In a blog entry written over the summer, I expressed the view that the next 5-10 years will present tremendous transactional opportunities in the life sciences/health care industry. Nothing has happened to dampen that view. In fact, President Obama’s reelection, which means that the Patient Protection and Affordable Care Act is here to stay and will be fully implemented over the next few years, and our ongoing deficit reduction concerns, mandate that efficiency, cost control and strategic ways to provide better quality healthcare will be at center stage. So let’s focus in on some investment opportunities that may be interesting.

For those willing to tackle regulatory and reimbursement hurdles, there should be many opportunities in the provider world. This could take the form of hospital mergers and consolidations, spin-off of various medical and lab services that have been provided at hospitals and physician practice acquisitions by hospitals or other service companies. With the pressure to reduce costs, and  incentives (or penalties) being established to encourage providers to meet standards of quality and efficiency, the old way of doing things – multiple providers providing the same services – simply cannot survive. And if we move to providers being paid on a capitation basis, as is likely to be the case over time, only the most efficient and effective providers will survive.

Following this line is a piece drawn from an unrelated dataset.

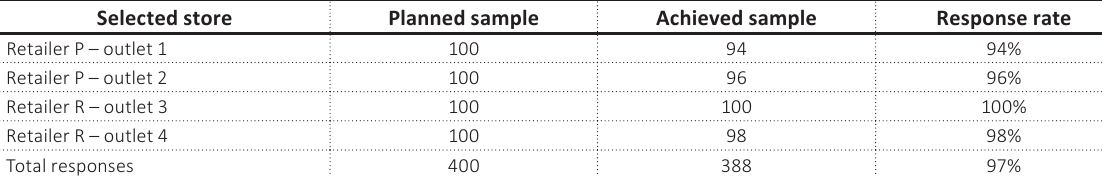
Table 4. Profile of respondents’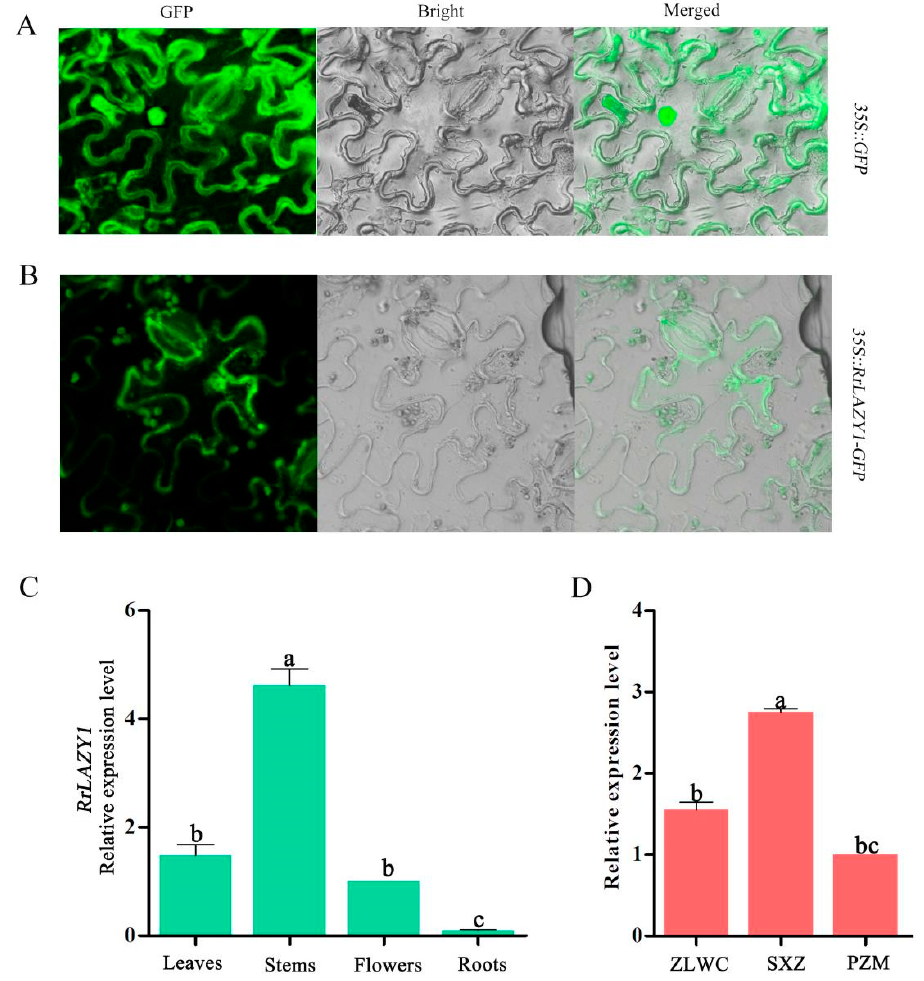
Figure 3. The expression characteristics of RrLAZY1 . ( A , B ) Subcellular localization analysis of the RrLAZY1 gene. The 35S::RrLAZY1-GFP fusion vectors were transiently expressed in the epidermal cells of tobacco leaves with 35S::GFP vectors as a control. GFP, GFP fluorescence; Bright, bright field; Merged, superimposition of bright field and fluorescence. ( C ) The relative expression level of the RrLAZY1 gene in different tissues of R. rugosa ‘Zilong wochi’. ( D ) The relative expression level of RrLAZY1 gene in the stems of R. rugosa of two architecture types. SXZ, R. rugosa ’Saixizi’; ZLWC, R. rugosa ’Zilong wochi’; PZM, R. rugosa ’Pingzhimei’. Different lowercase letters indicate significant differences at p < 0.05.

Investments in healthcare technology is also an area to focus on. As with the technology investments of the past, timing (or acceptance in the marketplace) will be an important consideration. But it appears that the opportunities are ripening in this space. It has been reported that venture financings globally in digital health have increased almost 500% in the last three years. The key drivers to lower cost and more effective healthcare include the gathering, analyzing and sharing of more healthcare information quickly and broadly to facilitate preventative medical steps and overall quality treatment with less error. As data technology and analysis improves, becomes less expensive and is mandated or otherwise widely accepted, companies in this industry will be very attractive.

While adopting  new practice and business paradigms is not easy, takes time and poses cultural issues, I would bet on the long term health of those institutions and companies that start moving in that direction. And this should present robust opportunities for strategic and financial investors.